Mid Cap and Value Remain in Favor for March
There we no changes to the signals from Northlake’s Market Cap and Style models for March. The favored themes remain Mid Cap and Value. As a result the latest signals, there will be no change in Northlake client holdings dedicated to the models. Clients will continue to own the S&P 400 Mid Cap (MDY) and the Russell 1000 Value (IWD).
With no change to the signals, it is not surprising that movement in the underlying indicators was minimal. In each model, one factor shifted against the latest signal. Overall, the Mid Cap and Value signals look firm and are likely to remain for April barring significant market movement that impacts the shorter term technical and trend indicators.

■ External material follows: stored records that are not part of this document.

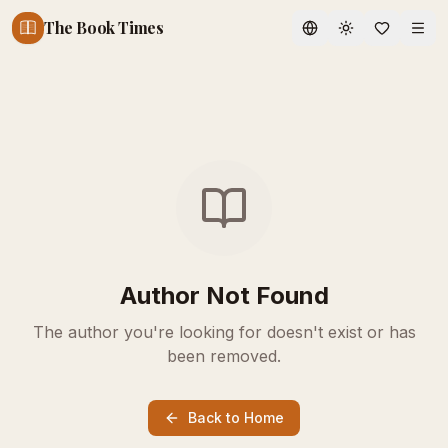
The Book Times
Toggle theme
Author Not Found
The author you're looking for doesn't exist or has
been removed.
Back to Home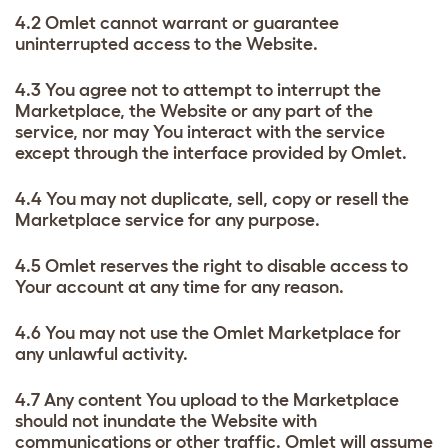
4.2 Omlet cannot warrant or guarantee
uninterrupted access to the Website.
4.3 You agree not to attempt to interrupt the
Marketplace, the Website or any part of the
service, nor may You interact with the service
except through the interface provided by Omlet.
4.4 You may not duplicate, sell, copy or resell the
Marketplace service for any purpose.
4.5 Omlet reserves the right to disable access to
Your account at any time for any reason.
4.6 You may not use the Omlet Marketplace for
any unlawful activity.
4.7 Any content You upload to the Marketplace
should not inundate the Website with
communications or other traffic. Omlet will assume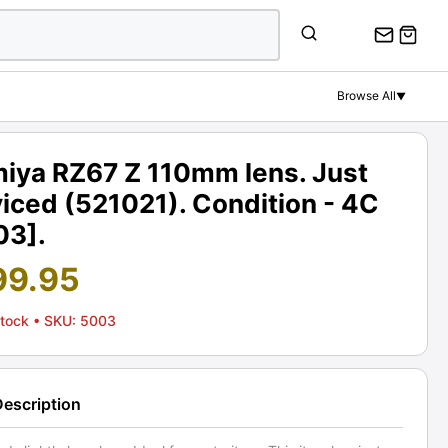
Browse All
▼
iya RZ67 Z 110mm lens. Just
iced (521021). Condition - 4C
03].
99.95
Stock
• SKU: 5003
Description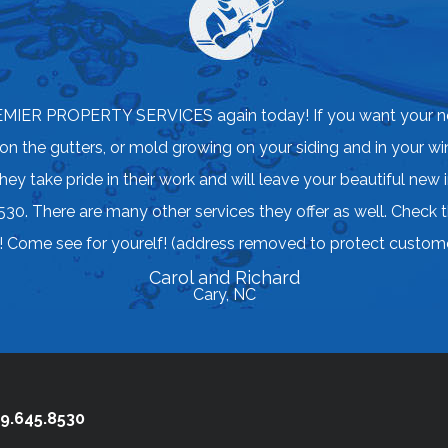
EMIER PROPERTY SERVICES again today! If you want your n
 on the gutters, or mold growing on your siding and in your w
take pride in their work and will leave your beautiful new 
30. There are many other services they offer as well. Check
me see for yourelf! (address removed to protect custome
Carol and Richard
Cary, NC
9.645.8530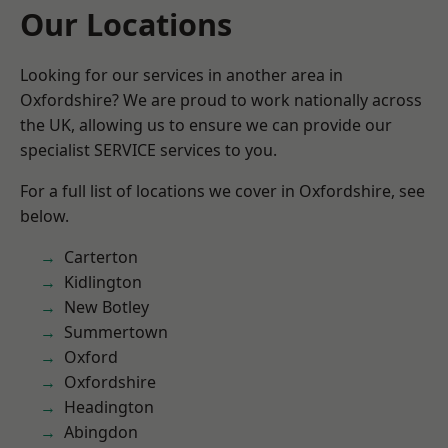
Our Locations
Looking for our services in another area in
Oxfordshire? We are proud to work nationally across
the UK, allowing us to ensure we can provide our
specialist SERVICE services to you.
For a full list of locations we cover in Oxfordshire, see
below.
Carterton
Kidlington
New Botley
Summertown
Oxford
Oxfordshire
Headington
Abingdon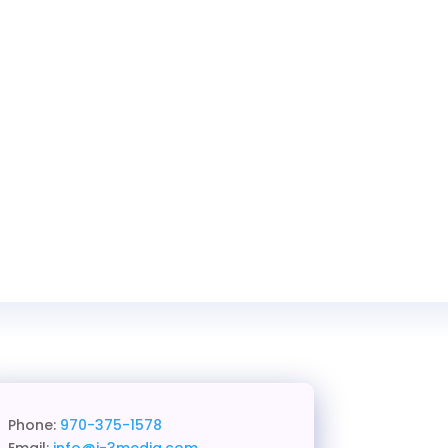
Phone:
970-375-1578
Email:
info@j-3media.com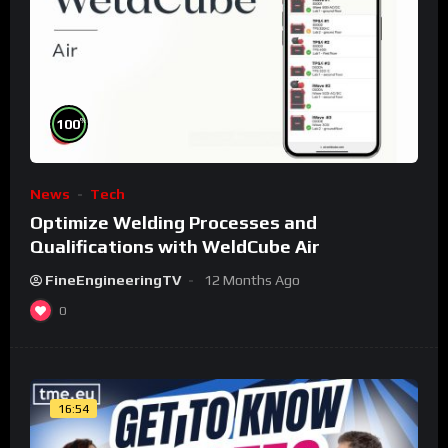
%
100
News
Tech
Optimize Welding Processes and
Qualifications with WeldCube Air
FineEngineeringTV
12 Months Ago
0
16:54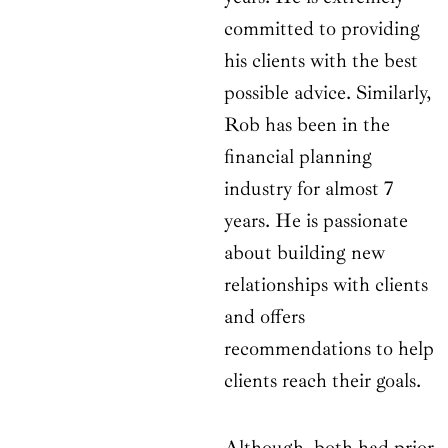
committed to providing
his clients with the best
possible advice. Similarly,
Rob has been in the
financial planning
industry for almost 7
years. He is passionate
about building new
relationships with clients
and offers
recommendations to help
clients reach their goals.
Although, both had prior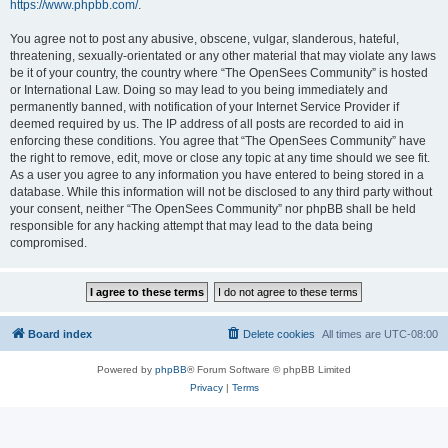
https://www.phpbb.com/
.
You agree not to post any abusive, obscene, vulgar, slanderous, hateful,
threatening, sexually-orientated or any other material that may violate any laws
be it of your country, the country where “The OpenSees Community” is hosted
or International Law. Doing so may lead to you being immediately and
permanently banned, with notification of your Internet Service Provider if
deemed required by us. The IP address of all posts are recorded to aid in
enforcing these conditions. You agree that “The OpenSees Community” have
the right to remove, edit, move or close any topic at any time should we see fit.
As a user you agree to any information you have entered to being stored in a
database. While this information will not be disclosed to any third party without
your consent, neither “The OpenSees Community” nor phpBB shall be held
responsible for any hacking attempt that may lead to the data being
compromised.
Board index
Delete cookies
All times are
UTC-08:00
Powered by
phpBB
® Forum Software © phpBB Limited
Privacy
|
Terms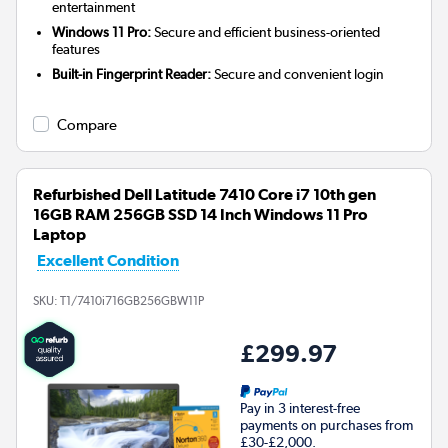
entertainment
Windows 11 Pro:
Secure and efficient business-oriented
features
Built-in Fingerprint Reader:
Secure and convenient login
Compare
Refurbished Dell Latitude 7410 Core i7 10th gen
16GB RAM 256GB SSD 14 Inch Windows 11 Pro
Laptop
Excellent Condition
SKU:
T1/7410i716GB256GBW11P
£299.97
Pay in 3 interest-free
payments on purchases from
£30-£2,000.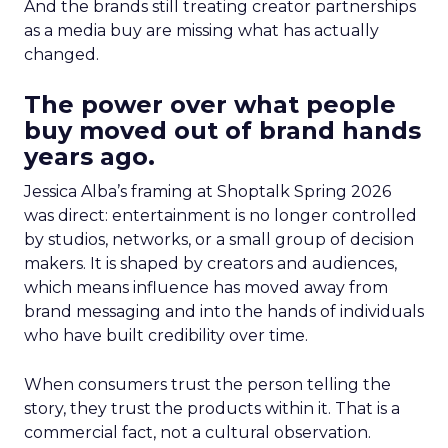
And the brands still treating creator partnerships
as a media buy are missing what has actually
changed.
The power over what people
buy moved out of brand hands
years ago.
Jessica Alba’s framing at Shoptalk Spring 2026
was direct: entertainment is no longer controlled
by studios, networks, or a small group of decision
makers. It is shaped by creators and audiences,
which means influence has moved away from
brand messaging and into the hands of individuals
who have built credibility over time.
When consumers trust the person telling the
story, they trust the products within it. That is a
commercial fact, not a cultural observation.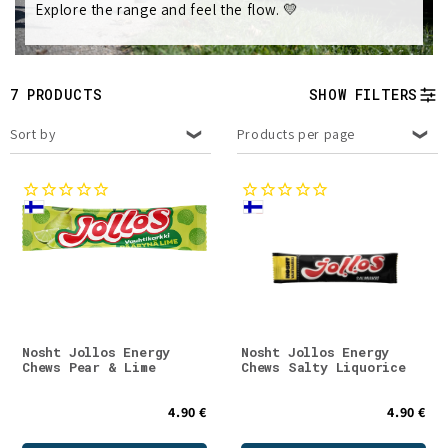
Explore the range and feel the flow. 💛
t
i
7 PRODUCTS
SHOW FILTERS
o
Sort by
Products per page
n
:
Nosht Jollos Energy
Nosht Jollos Energy
Chews Pear & Lime
Chews Salty Liquorice
4.90 €
4.90 €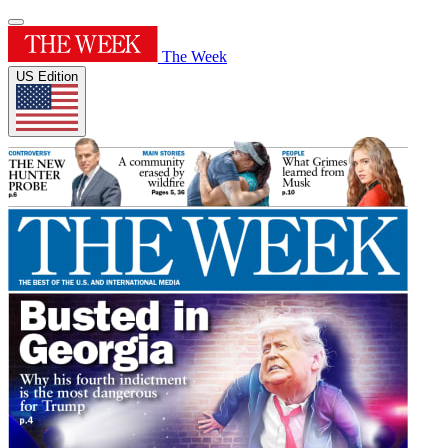
The Week
US Edition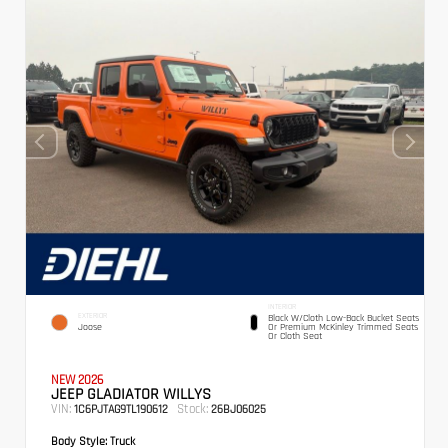
INTERIOR
EXTERIOR
Black W/Cloth Low-Back Bucket Seats
Joose
Or Premium McKinley Trimmed Seats
Or Cloth Seat
NEW 2026
JEEP GLADIATOR WILLYS
VIN:
Stock:
1C6PJTAG9TL190612
26BJ06025
Body Style:
Truck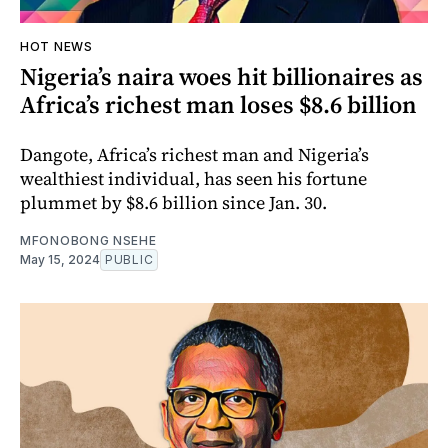
HOT NEWS
Nigeria’s naira woes hit billionaires as
Africa’s richest man loses $8.6 billion
Dangote, Africa’s richest man and Nigeria’s
wealthiest individual, has seen his fortune
plummet by $8.6 billion since Jan. 30.
MFONOBONG NSEHE
May 15, 2024
PUBLIC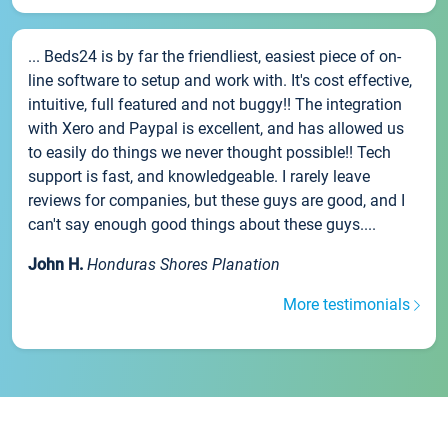
... Beds24 is by far the friendliest, easiest piece of on-
line software to setup and work with. It's cost effective,
intuitive, full featured and not buggy!! The integration
with Xero and Paypal is excellent, and has allowed us
to easily do things we never thought possible!! Tech
support is fast, and knowledgeable. I rarely leave
reviews for companies, but these guys are good, and I
can't say enough good things about these guys....
John H.
Honduras Shores Planation
More testimonials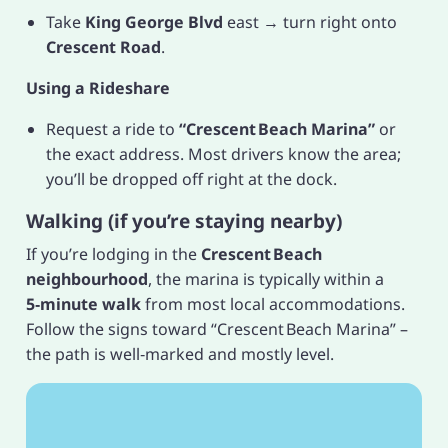
Take
King George Blvd
east → turn right onto
Crescent Road
.
Using a Rideshare
Request a ride to
“Crescent Beach Marina”
or
the exact address. Most drivers know the area;
you’ll be dropped off right at the dock.
Walking (if you’re staying nearby)
If you’re lodging in the
Crescent Beach
neighbourhood
, the marina is typically within a
5‑minute walk
from most local accommodations.
Follow the signs toward “Crescent Beach Marina” –
the path is well‑marked and mostly level.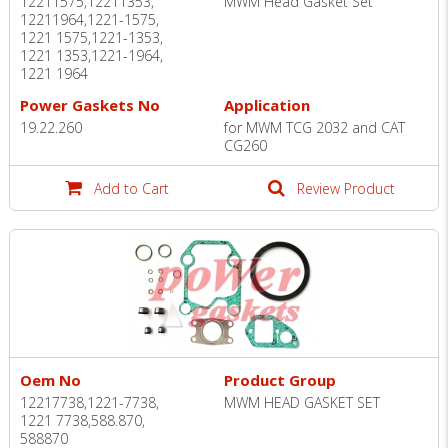
12211575,12211353,
MWM Head Gasket Set
12211964,1221-1575,
1221 1575,1221-1353,
1221 1353,1221-1964,
1221 1964
Power Gaskets No
Application
19.22.260
for MWM TCG 2032 and CAT
CG260
Add to Cart
Review Product
Oem No
Product Group
12217738,1221-7738,
MWM HEAD GASKET SET
1221 7738,588.870,
588870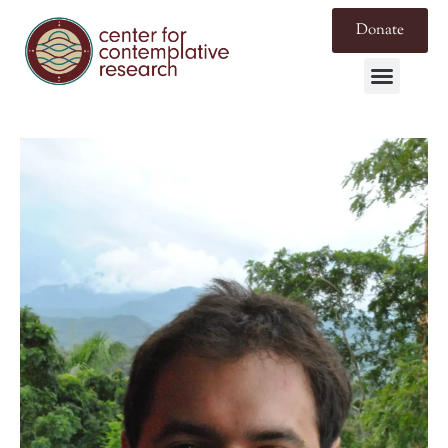
Donate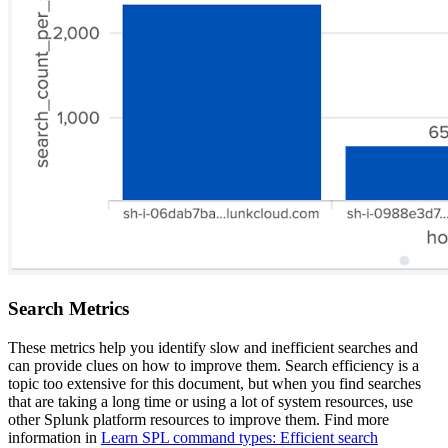
Search Metrics
These metrics help you identify slow and inefficient searches and
can provide clues on how to improve them. Search efficiency is a
topic too extensive for this document, but when you find searches
that are taking a long time or using a lot of system resources, use
other Splunk platform resources to improve them. Find more
information in
Learn
SPL command types: Efficient search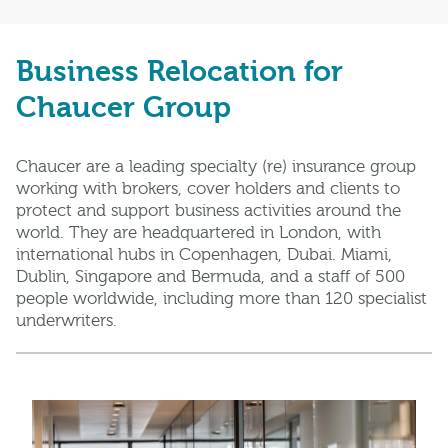
Business Relocation for
Chaucer Group
Chaucer are a leading specialty (re) insurance group
working with brokers, cover holders and clients to
protect and support business activities around the
world. They are headquartered in London, with
international hubs in Copenhagen, Dubai. Miami,
Dublin, Singapore and Bermuda, and a staff of 500
people worldwide, including more than 120 specialist
underwriters.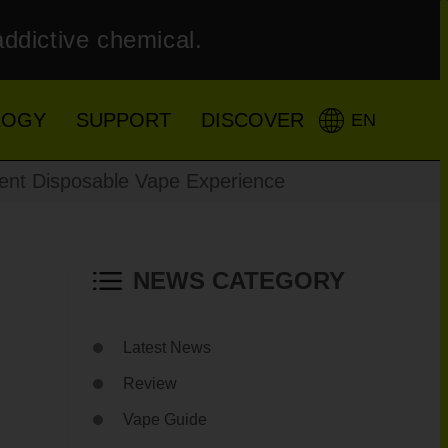
addictive chemical.
LOGY
SUPPORT
DISCOVER
EN
ent Disposable Vape Experience
NEWS CATEGORY
Latest News
Review
Vape Guide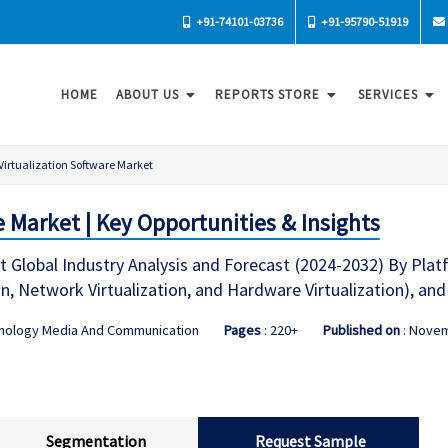
+91-74101-03736
+91-95790-51919
HOME
ABOUT US
REPORTS STORE
SERVICES
Virtualization Software Market
e Market | Key Opportunities & Insights
t Global Industry Analysis and Forecast (2024-2032) By Platf
ion, Network Virtualization, and Hardware Virtualization), an
hnology Media And Communication
Pages
: 220+
Published on
: Nove
Segmentation
Request Sample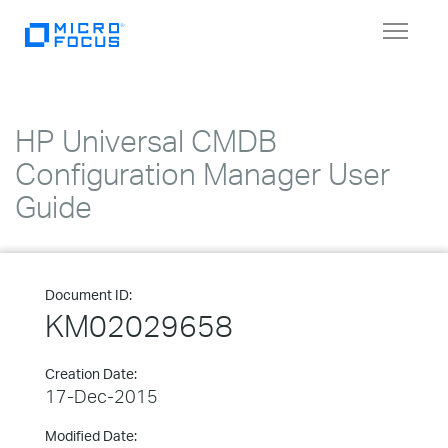
Toggle
navigat
HP Universal CMDB
Configuration Manager User
Guide
Document ID:
KM02029658
Creation Date:
17-Dec-2015
Modified Date: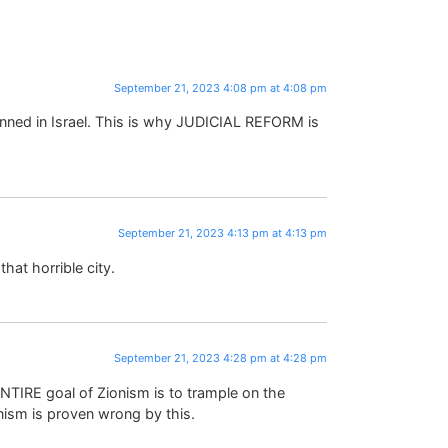
September 21, 2023 4:08 pm at 4:08 pm
banned in Israel. This is why JUDICIAL REFORM is
September 21, 2023 4:13 pm at 4:13 pm
hat horrible city.
September 21, 2023 4:28 pm at 4:28 pm
TIRE goal of Zionism is to trample on the
ism is proven wrong by this.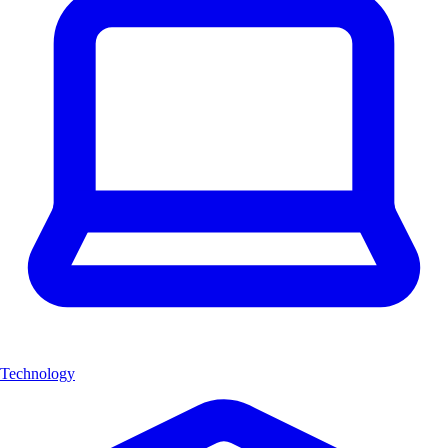
Technology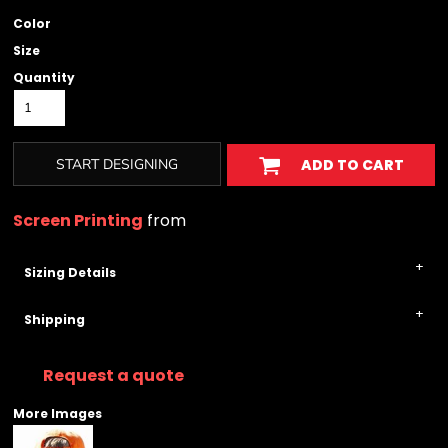
Color
Size
Quantity
START DESIGNING
ADD TO CART
Screen Printing
from
Sizing Details
Shipping
Request a quote
More Images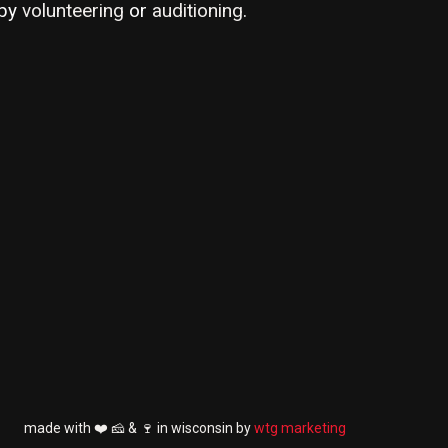
by
volunteering
or
auditioning
.
made with ❤️ 🧀 & 🍷 in wisconsin by
wtg marketing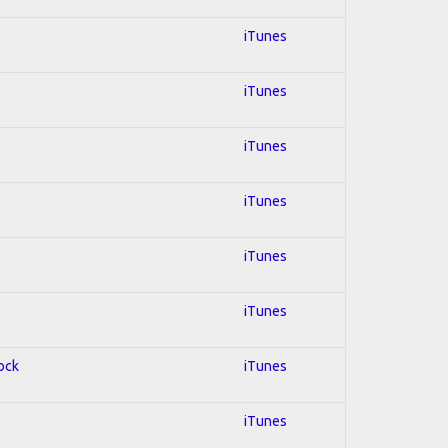
iTunes
iTunes
iTunes
iTunes
iTunes
iTunes
Rock
iTunes
iTunes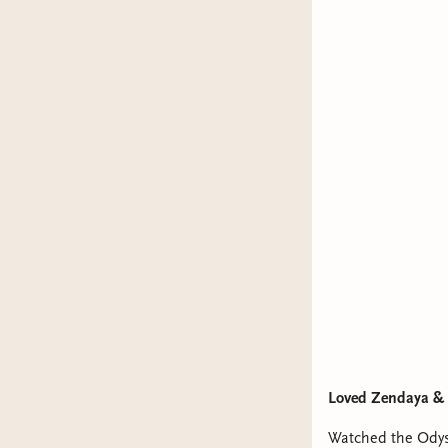
Loved Zendaya & 
Watched the Odys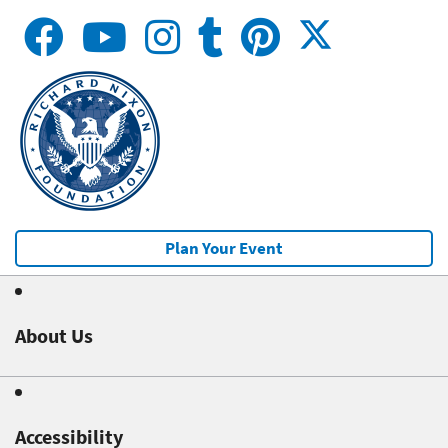
Plan Your Event
About Us
Accessibility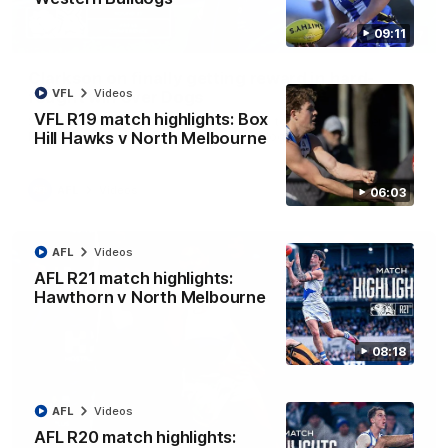
09:11
12:07
Clarkson on finally getting reward in hard-
VFL
Videos
fought win over Dogs
VFL R19 match highlights: Box
Senior coach Alastair Clarkson speaks to reporters after
Round 22's win over the Western Bulldogs
Hill Hawks v North Melbourne
AFL
Videos
06:03
AFL
Videos
AFL R21 match highlights:
Hawthorn v North Melbourne
08:18
AFL
Videos
AFL R20 match highlights: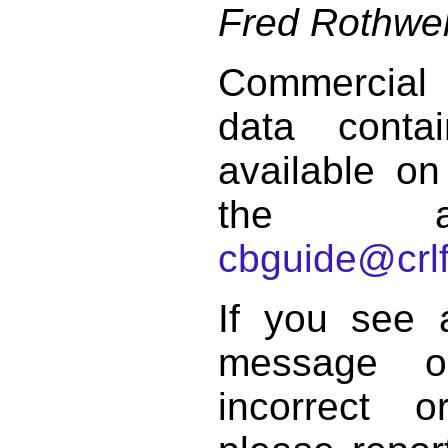
Fred Rothwel
Commercial
data conta
available on
the a
cbguide@crlf
If you see 
message o
incorrect 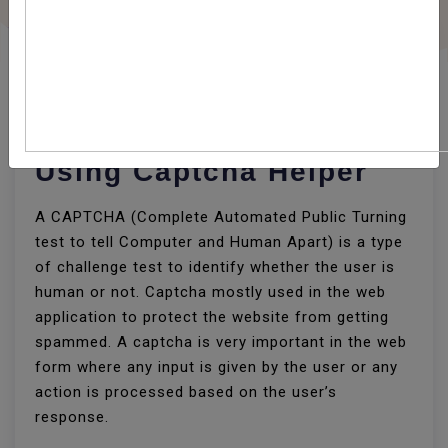
How To Implement
Captcha In CodeIgniter
Using Captcha Helper
A CAPTCHA (Complete Automated Public Turning
test to tell Computer and Human Apart) is a type
of challenge test to identify whether the user is
human or not. Captcha mostly used in the web
application to protect the website from getting
spammed. A captcha is very important in the web
form where any input is given by the user or any
action is processed based on the user’s
response.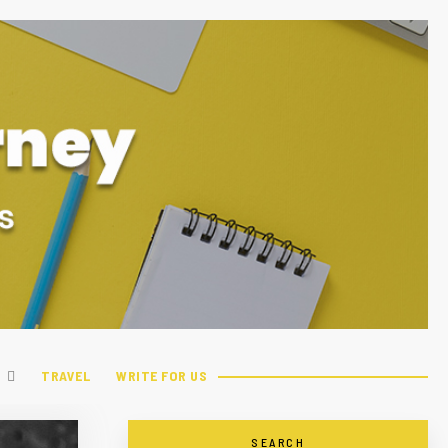
TRAVEL
WRITE FOR US
SEARCH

The Market Cap model has already been impacted by market trends as the market breadth indicator shifted from large cap to small cap for March reflecting the positive relative performance for small cap stock indices over the past several months. The Market Cap model now has four indicators favoring small cap and six favoring large cap, resulting in a mid cap signal. The model is balancing the positive momentum of a long running bull market with economic statistics that are suggesting the recovery is nearing a normal path. Small caps are the choice on the turn off the bottom in the market and economy, while large caps work best in latter stages of bull markets and economic expansions. Right now, we appear to be a midpoint so the model flashes a mid cap signal.
In the Style model, the one factor that shifted was relative valuation. The price-earnings ratio of growth stocks compared to value stocks is now below the long-term average indicating that growth stocks look relatively cheap. However, the Style model remains very firmly in value territory with only two of the ten indicators flashing a growth signal.
The models performed reasonably well last month. The mid cap signal provided an excess return of more than 1% vs. the benchmark S&P 500, although small cap stocks did even better. A small cap signal would have earned 1% more than the mid cap signal. Year to date, mid cap has been the best performer, up about 6.5% versus 5.9% for large cap and 5.2% for small cap.
The Style model produced more modest incremental returns in February with the 3.8% return exceeding the S&P 500 and the growth index by about one half of 1%. So far in 2010, growth, value, and the S&P 500 have all earned plus or minus 6%.
Disclosure: MDY and IWD are widely held by clients of Northlake Capital Management, LLC including in Steve Birenberg’s personal accounts. Steve is sole proprietor of Northlake, an SEC registered investment advisor.